9.       Consider pay for service.
One might consider archiving all of the images and related information to the cloud, or only archiving externally for backup and disaster recovery. An important factor to consider is the tradeoff between the cost of capital vs operations cost. Look at the potential risk of outsourcing, even systems of giants such as Amazon and Sony have been known to go down, and closer to home, Cerner had a serious downtime period as well. There is always a risk of hackers or simply infrastructure issues caused by a construction crew cutting a fiber communication connection somewhere. Another important consideration is how the cloud fits within the IDN/RHIO/HIE and NHIN strategy. Most institutions have almost no choice as they might have an internal skill set limitation and availability issues, but if not, this could also be a consideration.

10.   Perform a risk analysis.
Look at workflow bottlenecks for physicians, radiologists, technologists, patients, PACS/RIS administrators, service, IT and determine security and privacy risks. Walk as a patient would walk, and find if there is any potential security cracks allowing access and visibility to information that should be private. Evaluate audit trails, what is their accessibility, level of detail, and security, as well as standards support, or is it a proprietary vendor-specific format that is hard to access and report from. Re-evaluate back-ups, disaster recovery, redundancy, and business continuity and determine the money the enterprise is willing to spend to prevent every additional potential minute of downtime. Remember, the more redundancy, the more expensive it is. Implement patient safety rules and checks, and establish an overall quality improvement plan including several QA steps.

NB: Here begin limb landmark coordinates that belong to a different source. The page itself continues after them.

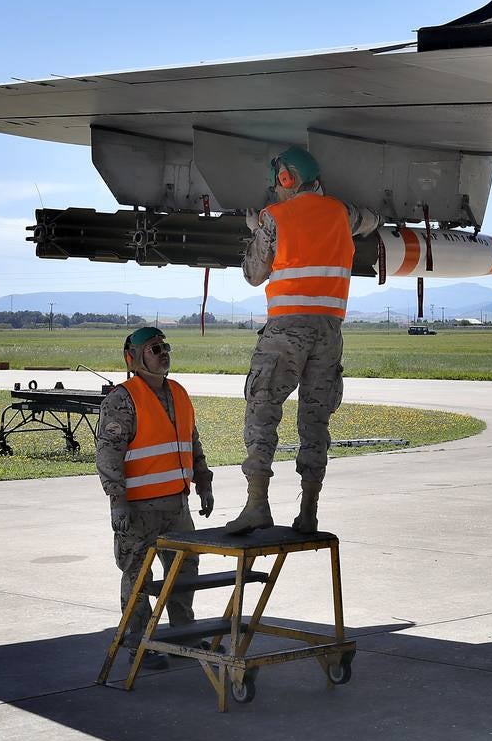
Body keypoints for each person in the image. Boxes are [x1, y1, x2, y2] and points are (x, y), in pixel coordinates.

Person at [226, 146, 380, 535]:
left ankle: (257, 505)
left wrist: (257, 229)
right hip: (329, 332)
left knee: (263, 407)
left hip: (286, 330)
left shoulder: (273, 217)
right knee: (315, 418)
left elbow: (253, 274)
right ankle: (308, 511)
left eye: (276, 184)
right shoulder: (343, 213)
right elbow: (371, 220)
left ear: (286, 179)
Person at [96, 326, 214, 668]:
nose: (163, 353)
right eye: (154, 348)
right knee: (138, 576)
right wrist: (117, 501)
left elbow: (192, 443)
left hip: (177, 505)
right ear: (133, 359)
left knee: (184, 570)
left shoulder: (178, 392)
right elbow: (108, 455)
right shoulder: (122, 399)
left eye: (165, 347)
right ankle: (139, 644)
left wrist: (203, 482)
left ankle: (184, 635)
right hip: (139, 509)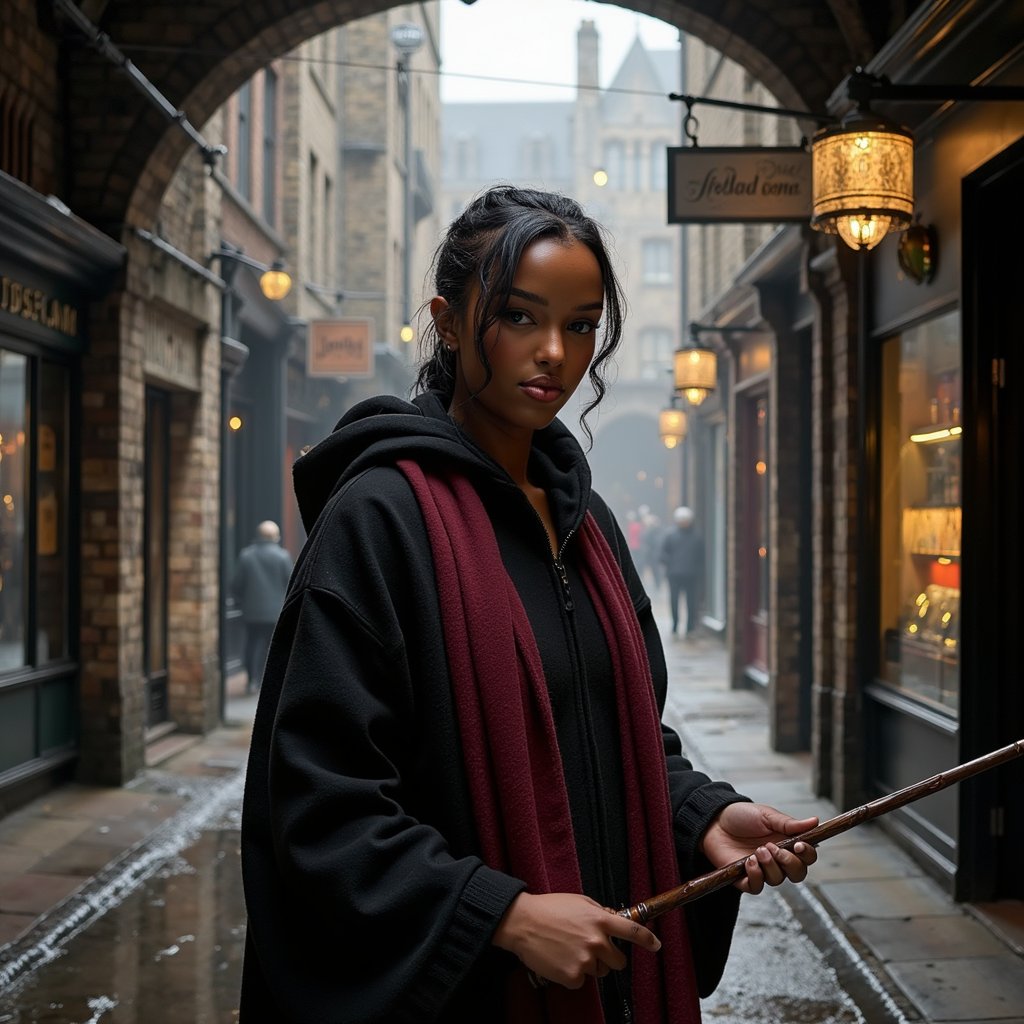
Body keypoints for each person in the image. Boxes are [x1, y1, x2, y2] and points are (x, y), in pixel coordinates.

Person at [238, 185, 818, 1023]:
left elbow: (618, 731)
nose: (554, 351)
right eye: (518, 316)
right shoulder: (379, 521)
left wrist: (703, 815)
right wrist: (499, 915)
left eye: (581, 325)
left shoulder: (584, 519)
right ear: (447, 318)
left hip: (608, 982)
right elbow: (320, 806)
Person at [231, 520, 293, 693]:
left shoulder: (246, 555)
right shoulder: (283, 556)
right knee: (272, 646)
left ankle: (251, 680)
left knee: (251, 644)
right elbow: (290, 583)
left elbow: (236, 584)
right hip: (275, 612)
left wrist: (241, 601)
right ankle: (269, 681)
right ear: (275, 536)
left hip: (252, 611)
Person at [661, 506, 705, 638]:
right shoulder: (671, 535)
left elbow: (701, 557)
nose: (683, 522)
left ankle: (690, 626)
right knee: (674, 601)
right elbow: (663, 554)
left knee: (691, 601)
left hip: (690, 575)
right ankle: (675, 625)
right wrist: (670, 563)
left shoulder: (696, 537)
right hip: (674, 575)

11.   Create a detailed acceptance test procedure.
Make the acceptance test part of the contract and tie compliance to payment and penalties. Always modify and customize the “standard” acceptance test provided by the vendor. Preferably, let the acceptance test be performed by an independent party or consultant, or, if that is not possible, get volunteers from other departments who are not familiar with your flow and are preferably unbiased to execute them. Create detailed scenarios to include patient admission, the performance of tests, etc. Cover all exception scenarios such as, but not limited to, merging patient, exam merge, append, delete, update patients. Make sure you cover all modalities, specialties and departments.

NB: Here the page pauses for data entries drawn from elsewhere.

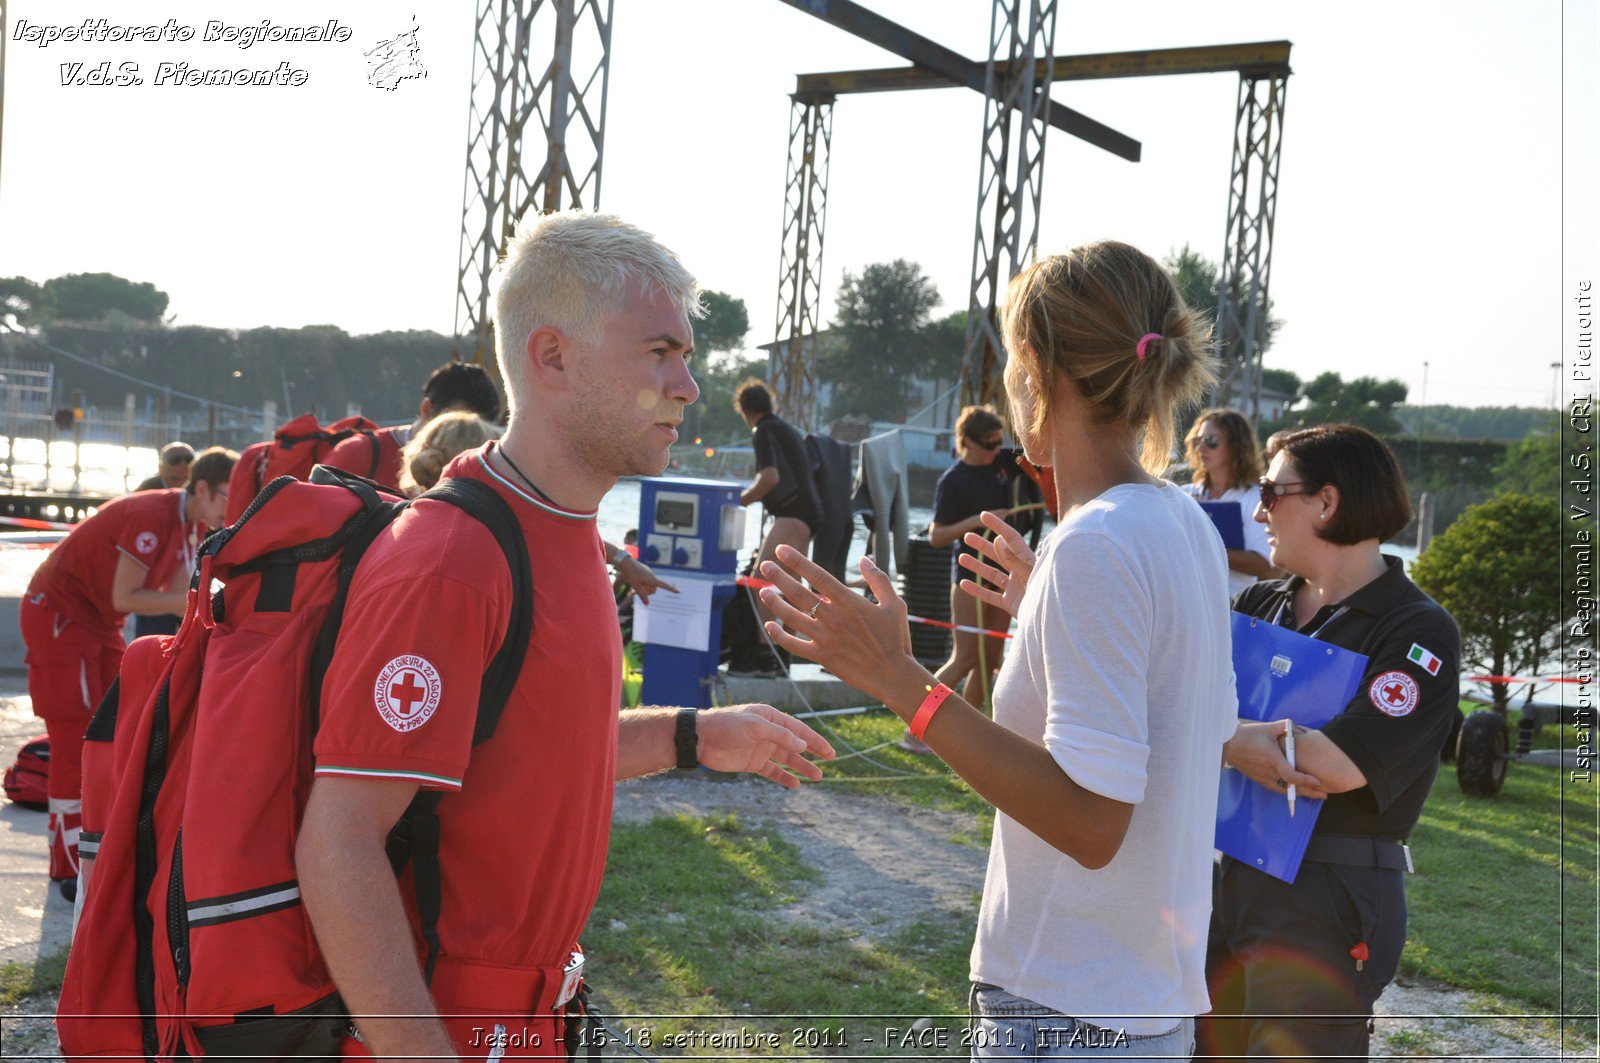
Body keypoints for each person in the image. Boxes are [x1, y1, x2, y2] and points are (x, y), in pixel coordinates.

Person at [295, 210, 834, 1061]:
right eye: (661, 353)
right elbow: (340, 839)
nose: (689, 386)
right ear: (552, 356)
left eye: (686, 356)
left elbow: (527, 752)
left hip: (538, 1009)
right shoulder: (451, 557)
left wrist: (694, 735)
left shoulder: (568, 533)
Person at [758, 241, 1237, 1059]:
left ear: (1037, 372)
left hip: (1067, 1007)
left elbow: (1091, 824)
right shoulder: (1181, 523)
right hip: (1142, 1005)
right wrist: (1045, 609)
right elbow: (1193, 726)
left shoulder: (1098, 545)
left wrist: (901, 681)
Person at [1198, 424, 1461, 1062]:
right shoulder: (1262, 602)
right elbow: (1170, 705)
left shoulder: (1416, 628)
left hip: (1326, 895)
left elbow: (1335, 765)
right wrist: (1234, 740)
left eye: (1271, 489)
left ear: (1327, 502)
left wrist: (1218, 736)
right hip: (1227, 876)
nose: (1258, 509)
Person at [23, 446, 236, 896]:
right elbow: (128, 596)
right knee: (73, 735)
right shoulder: (151, 513)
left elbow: (181, 597)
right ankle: (66, 867)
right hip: (59, 615)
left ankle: (99, 849)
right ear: (200, 488)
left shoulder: (195, 526)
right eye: (226, 497)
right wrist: (209, 603)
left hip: (100, 623)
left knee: (116, 730)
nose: (231, 509)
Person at [898, 404, 1024, 754]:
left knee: (991, 654)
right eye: (988, 445)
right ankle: (915, 729)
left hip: (1003, 573)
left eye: (1000, 443)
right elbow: (938, 536)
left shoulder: (1001, 463)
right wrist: (980, 520)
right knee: (966, 656)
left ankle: (968, 741)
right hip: (970, 574)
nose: (997, 450)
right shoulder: (953, 480)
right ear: (967, 442)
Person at [732, 378, 821, 673]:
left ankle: (764, 653)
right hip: (810, 513)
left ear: (745, 410)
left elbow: (770, 477)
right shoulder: (787, 428)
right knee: (792, 586)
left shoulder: (763, 430)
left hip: (791, 513)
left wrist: (740, 501)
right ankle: (786, 656)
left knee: (762, 579)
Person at [322, 360, 501, 490]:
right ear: (427, 409)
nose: (472, 440)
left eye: (481, 431)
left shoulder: (484, 468)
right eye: (457, 426)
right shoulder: (357, 454)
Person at [1183, 407, 1277, 597]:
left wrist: (1204, 546)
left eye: (1210, 441)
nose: (1201, 448)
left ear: (1236, 445)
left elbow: (1267, 567)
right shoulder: (1184, 494)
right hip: (1187, 604)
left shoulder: (1255, 498)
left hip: (1232, 610)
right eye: (1197, 441)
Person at [131, 441, 198, 638]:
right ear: (160, 467)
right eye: (174, 460)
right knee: (154, 629)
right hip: (153, 573)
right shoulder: (146, 492)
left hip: (186, 569)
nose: (182, 465)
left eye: (189, 460)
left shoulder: (200, 493)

12.   Anticipate future standards updates.
New DICOM extensions need to be planned for covering new modalities, services, and structured report templates. For example, IVUS was a not around five years ago and many PACS systems have been, and are still struggling, to facilitate that. There will be new HL7 extensions and new versions, as well as IHE extensions. New scenarios for different specialties will be covered by IHE and new and updated exchange standards such as PIX and PDQ will be introduced. There will be new document standards covered by XDS, XDS-I, and CDA. I strongly recommend that the vendor be required to support any new standards up to a specified date after a particular release date (for example three years), preferably at no charge or as part of the normal service agreement.

In conclusion, whether or not you are looking for a different vendor, or planning to stay with the same vendor, apply lessons learned as mentioned above and you’ll be guaranteed to be better prepared for the transition to a new system and end up happier with your vendor than you might be today.